最新推荐文章于 2024-09-18 09:58:58 发布

weixin_26726011

最新推荐文章于 2024-09-18 09:58:58 发布

阅读量449

点赞数

文章标签：机器学习 python 人工智能

原文链接：https://medium.com/swlh/libra-fully-automated-machine-learning-in-one-liners-27ca352339ed

版权

天秤座是一个Python包，简化了深度学习和机器学习流程，只需几行代码即可完成。它支持神经网络、卷积神经网络、支持向量机等多种模型，并提供文本分类、文档摘要等自然语言处理功能。无论对新手还是经验丰富的开发者，天秤座都是一个强大且易用的工具，能快速构建和优化模型。

摘要由CSDN通过智能技术生成

来自天秤座的梦想

Libra is one of the python package, which helps in performing deep learning on a given data set with minimum no of lines of code. The recent usages of Machine Learning in many of daily applications. There has been many platforms for performing Machine Learning on a given data set. The Libra python package is used to automate the end-to-end machine learning process in just few line of code. It is built for both non-technical users and software professionals of all kinds. The Libra package can also be used by experienced developer to perform tuning and identify the best parameters of the model.

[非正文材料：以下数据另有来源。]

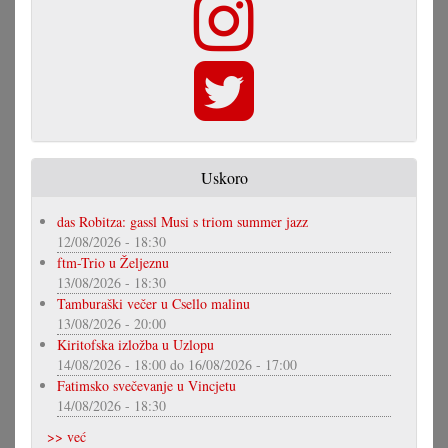
Uskoro
das Robitza: gassl Musi s triom summer jazz
12/08/2026 - 18:30
ftm-Trio u Željeznu
13/08/2026 - 18:30
Tamburaški večer u Csello malinu
13/08/2026 - 20:00
Kiritofska izložba u Uzlopu
14/08/2026 - 18:00
do
16/08/2026 - 17:00
Fatimsko svečevanje u Vincjetu
14/08/2026 - 18:30
>> već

Libra是python软件包之一，它有助于以最少的代码行对给定的数据集执行深度学习。机器学习在许多日常应用中的最新用法。有许多平台可以在给定的数据集上执行机器学习。 Libra python软件包仅需几行代码即可用于自动化端到端机器学习过程。它是为非技术用户和各种软件专业人员而构建的。有经验的开发人员也可以使用Libra软件包执行调整并确定模型的最佳参数。

Image for post — Libra website 天秤座网站的训练模型所需的行数

We have to understand only the API’s used to perform the machine learning operations without worrying anything about the instructions. Libra also has large community and many resources available to get help of the package usage.

我们只需要了解用于执行机器学习操作的API，而不必担心任何说明。天秤座还拥有一个庞大的社区，可利用许多资源来获得有关软件包使用的帮助。

安装天秤座 (Installing Libra)

In order to use the Libra API, install the latest Libra python package from command line is using pip.

为了使用Libra API，请从命令行使用pip安装最新的Libra python软件包。

pip install -U libra

搭建环境 (Setting up the environment)

离线工作 (Working Offline)

Install Python 3.6+
安装Python 3.6+
For Libra, and other libraries, pip is the best option for installing libraries. Install the most recent version.
对于Libra和其他库，pip是安装库的最佳选择。安装最新版本。
You can you use Jupyter Notebook or any Python IDE (PyCharm) for coding.
您可以使用Jupyter Notebook或任何Python IDE( PyCharm )进行编码。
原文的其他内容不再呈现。